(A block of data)
○ ○ ○ ○

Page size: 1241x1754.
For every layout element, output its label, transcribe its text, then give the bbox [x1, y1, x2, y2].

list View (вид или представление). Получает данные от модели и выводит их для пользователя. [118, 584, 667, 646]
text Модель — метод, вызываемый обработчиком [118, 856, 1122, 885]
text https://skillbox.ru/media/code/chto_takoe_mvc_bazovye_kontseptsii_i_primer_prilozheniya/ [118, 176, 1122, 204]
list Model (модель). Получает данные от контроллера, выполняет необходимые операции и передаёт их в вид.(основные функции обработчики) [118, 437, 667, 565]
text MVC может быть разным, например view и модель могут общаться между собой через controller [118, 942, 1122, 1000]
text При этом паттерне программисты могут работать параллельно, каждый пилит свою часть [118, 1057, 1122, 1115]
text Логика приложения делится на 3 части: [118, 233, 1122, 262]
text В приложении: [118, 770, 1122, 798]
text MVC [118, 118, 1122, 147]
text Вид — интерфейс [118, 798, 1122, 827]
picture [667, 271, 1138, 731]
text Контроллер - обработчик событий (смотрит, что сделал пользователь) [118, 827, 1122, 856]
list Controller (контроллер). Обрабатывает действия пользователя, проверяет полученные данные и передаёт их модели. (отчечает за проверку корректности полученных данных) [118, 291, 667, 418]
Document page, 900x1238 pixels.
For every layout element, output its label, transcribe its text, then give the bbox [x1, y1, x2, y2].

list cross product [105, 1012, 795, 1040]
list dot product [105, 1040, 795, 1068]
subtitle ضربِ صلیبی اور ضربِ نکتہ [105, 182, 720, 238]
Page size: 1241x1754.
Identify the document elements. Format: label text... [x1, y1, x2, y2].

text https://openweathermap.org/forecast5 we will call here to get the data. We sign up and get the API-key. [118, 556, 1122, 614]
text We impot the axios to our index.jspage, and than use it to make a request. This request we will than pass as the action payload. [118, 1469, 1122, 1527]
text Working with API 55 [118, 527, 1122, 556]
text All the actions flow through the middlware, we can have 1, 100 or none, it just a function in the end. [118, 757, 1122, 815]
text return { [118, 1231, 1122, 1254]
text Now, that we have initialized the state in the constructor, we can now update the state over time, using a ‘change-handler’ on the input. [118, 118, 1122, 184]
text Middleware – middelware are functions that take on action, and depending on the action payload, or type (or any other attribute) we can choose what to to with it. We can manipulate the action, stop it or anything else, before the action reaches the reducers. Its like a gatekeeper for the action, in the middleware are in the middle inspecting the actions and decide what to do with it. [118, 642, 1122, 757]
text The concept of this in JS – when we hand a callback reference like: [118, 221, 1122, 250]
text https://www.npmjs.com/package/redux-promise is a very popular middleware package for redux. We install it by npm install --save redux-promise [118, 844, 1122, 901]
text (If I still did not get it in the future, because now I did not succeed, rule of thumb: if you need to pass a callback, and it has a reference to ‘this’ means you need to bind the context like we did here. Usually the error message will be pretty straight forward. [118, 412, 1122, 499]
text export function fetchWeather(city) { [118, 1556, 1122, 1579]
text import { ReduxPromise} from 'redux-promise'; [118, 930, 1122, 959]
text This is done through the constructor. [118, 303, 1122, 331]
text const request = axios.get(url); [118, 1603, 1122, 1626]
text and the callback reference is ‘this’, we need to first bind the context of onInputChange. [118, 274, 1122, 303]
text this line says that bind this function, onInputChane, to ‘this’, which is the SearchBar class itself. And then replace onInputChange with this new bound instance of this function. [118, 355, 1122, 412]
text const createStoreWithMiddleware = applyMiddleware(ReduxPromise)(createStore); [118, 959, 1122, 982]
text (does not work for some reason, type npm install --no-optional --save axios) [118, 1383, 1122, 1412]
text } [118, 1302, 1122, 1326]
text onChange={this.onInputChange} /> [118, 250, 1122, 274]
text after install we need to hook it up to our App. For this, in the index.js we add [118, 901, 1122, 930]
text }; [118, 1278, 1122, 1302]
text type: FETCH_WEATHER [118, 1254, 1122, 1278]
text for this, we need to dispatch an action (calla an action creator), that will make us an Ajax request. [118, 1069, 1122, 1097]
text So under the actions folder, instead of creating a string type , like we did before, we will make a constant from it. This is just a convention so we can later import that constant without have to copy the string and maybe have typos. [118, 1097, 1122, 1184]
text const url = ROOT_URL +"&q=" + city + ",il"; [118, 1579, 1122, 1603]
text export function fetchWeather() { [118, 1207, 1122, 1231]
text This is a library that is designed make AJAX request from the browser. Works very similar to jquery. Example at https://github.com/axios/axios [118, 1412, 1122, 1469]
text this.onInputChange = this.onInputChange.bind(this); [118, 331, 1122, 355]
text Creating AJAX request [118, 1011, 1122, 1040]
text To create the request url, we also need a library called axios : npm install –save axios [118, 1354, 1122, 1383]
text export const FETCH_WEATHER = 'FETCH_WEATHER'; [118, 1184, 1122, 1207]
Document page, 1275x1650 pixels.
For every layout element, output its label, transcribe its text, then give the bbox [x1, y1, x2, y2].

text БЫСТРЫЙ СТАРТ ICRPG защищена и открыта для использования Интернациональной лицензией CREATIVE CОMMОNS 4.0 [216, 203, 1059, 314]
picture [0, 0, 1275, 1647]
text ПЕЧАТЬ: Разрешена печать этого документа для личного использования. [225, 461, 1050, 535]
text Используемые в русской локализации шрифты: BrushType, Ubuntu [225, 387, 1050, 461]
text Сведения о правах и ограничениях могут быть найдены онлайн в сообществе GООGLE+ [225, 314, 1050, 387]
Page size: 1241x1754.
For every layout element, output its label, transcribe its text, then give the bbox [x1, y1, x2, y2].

○ ○ ○ ○

Copy every row above without changing a single character.

### Result
Page size: 1241x1754.
For every layout element, output its label, transcribe its text, then give the bbox [x1, y1, x2, y2].

list View (вид или представление). Получает данные от модели и выводит их для пользователя. [118, 584, 667, 646]
text Модель — метод, вызываемый обработчиком [118, 856, 1122, 885]
text https://skillbox.ru/media/code/chto_takoe_mvc_bazovye_kontseptsii_i_primer_prilozheniya/ [118, 176, 1122, 204]
list Model (модель). Получает данные от контроллера, выполняет необходимые операции и передаёт их в вид.(основные функции обработчики) [118, 437, 667, 565]
text MVC может быть разным, например view и модель могут общаться между собой через controller [118, 942, 1122, 1000]
text При этом паттерне программисты могут работать параллельно, каждый пилит свою часть [118, 1057, 1122, 1115]
text Логика приложения делится на 3 части: [118, 233, 1122, 262]
text В приложении: [118, 770, 1122, 798]
text MVC [118, 118, 1122, 147]
text Вид — интерфейс [118, 798, 1122, 827]
picture [667, 271, 1138, 731]
text Контроллер - обработчик событий (смотрит, что сделал пользователь) [118, 827, 1122, 856]
list Controller (контроллер). Обрабатывает действия пользователя, проверяет полученные данные и передаёт их модели. (отчечает за проверку корректности полученных данных) [118, 291, 667, 418]
Document page, 900x1238 pixels.
For every layout element, output its label, transcribe its text, then give the bbox [x1, y1, x2, y2].

list cross product [105, 1012, 795, 1040]
list dot product [105, 1040, 795, 1068]
subtitle ضربِ صلیبی اور ضربِ نکتہ [105, 182, 720, 238]
Page size: 1241x1754.
Identify the document elements. Format: label text... [x1, y1, x2, y2].

text https://openweathermap.org/forecast5 we will call here to get the data. We sign up and get the API-key. [118, 556, 1122, 614]
text We impot the axios to our index.jspage, and than use it to make a request. This request we will than pass as the action payload. [118, 1469, 1122, 1527]
text Working with API 55 [118, 527, 1122, 556]
text All the actions flow through the middlware, we can have 1, 100 or none, it just a function in the end. [118, 757, 1122, 815]
text return { [118, 1231, 1122, 1254]
text Now, that we have initialized the state in the constructor, we can now update the state over time, using a ‘change-handler’ on the input. [118, 118, 1122, 184]
text Middleware – middelware are functions that take on action, and depending on the action payload, or type (or any other attribute) we can choose what to to with it. We can manipulate the action, stop it or anything else, before the action reaches the reducers. Its like a gatekeeper for the action, in the middleware are in the middle inspecting the actions and decide what to do with it. [118, 642, 1122, 757]
text The concept of this in JS – when we hand a callback reference like: [118, 221, 1122, 250]
text https://www.npmjs.com/package/redux-promise is a very popular middleware package for redux. We install it by npm install --save redux-promise [118, 844, 1122, 901]
text (If I still did not get it in the future, because now I did not succeed, rule of thumb: if you need to pass a callback, and it has a reference to ‘this’ means you need to bind the context like we did here. Usually the error message will be pretty straight forward. [118, 412, 1122, 499]
text export function fetchWeather(city) { [118, 1556, 1122, 1579]
text import { ReduxPromise} from 'redux-promise'; [118, 930, 1122, 959]
text This is done through the constructor. [118, 303, 1122, 331]
text const request = axios.get(url); [118, 1603, 1122, 1626]
text and the callback reference is ‘this’, we need to first bind the context of onInputChange. [118, 274, 1122, 303]
text this line says that bind this function, onInputChane, to ‘this’, which is the SearchBar class itself. And then replace onInputChange with this new bound instance of this function. [118, 355, 1122, 412]
text const createStoreWithMiddleware = applyMiddleware(ReduxPromise)(createStore); [118, 959, 1122, 982]
text (does not work for some reason, type npm install --no-optional --save axios) [118, 1383, 1122, 1412]
text } [118, 1302, 1122, 1326]
text onChange={this.onInputChange} /> [118, 250, 1122, 274]
text after install we need to hook it up to our App. For this, in the index.js we add [118, 901, 1122, 930]
text }; [118, 1278, 1122, 1302]
text type: FETCH_WEATHER [118, 1254, 1122, 1278]
text for this, we need to dispatch an action (calla an action creator), that will make us an Ajax request. [118, 1069, 1122, 1097]
text So under the actions folder, instead of creating a string type , like we did before, we will make a constant from it. This is just a convention so we can later import that constant without have to copy the string and maybe have typos. [118, 1097, 1122, 1184]
text const url = ROOT_URL +"&q=" + city + ",il"; [118, 1579, 1122, 1603]
text export function fetchWeather() { [118, 1207, 1122, 1231]
text This is a library that is designed make AJAX request from the browser. Works very similar to jquery. Example at https://github.com/axios/axios [118, 1412, 1122, 1469]
text this.onInputChange = this.onInputChange.bind(this); [118, 331, 1122, 355]
text Creating AJAX request [118, 1011, 1122, 1040]
text To create the request url, we also need a library called axios : npm install –save axios [118, 1354, 1122, 1383]
text export const FETCH_WEATHER = 'FETCH_WEATHER'; [118, 1184, 1122, 1207]
Document page, 1275x1650 pixels.
For every layout element, output its label, transcribe its text, then give the bbox [x1, y1, x2, y2].

text БЫСТРЫЙ СТАРТ ICRPG защищена и открыта для использования Интернациональной лицензией CREATIVE CОMMОNS 4.0 [216, 203, 1059, 314]
picture [0, 0, 1275, 1647]
text ПЕЧАТЬ: Разрешена печать этого документа для личного использования. [225, 461, 1050, 535]
text Используемые в русской локализации шрифты: BrushType, Ubuntu [225, 387, 1050, 461]
text Сведения о правах и ограничениях могут быть найдены онлайн в сообществе GООGLE+ [225, 314, 1050, 387]
Page size: 1241x1754.
For every layout element, output its label, transcribe its text, then give the bbox [x1, y1, x2, y2].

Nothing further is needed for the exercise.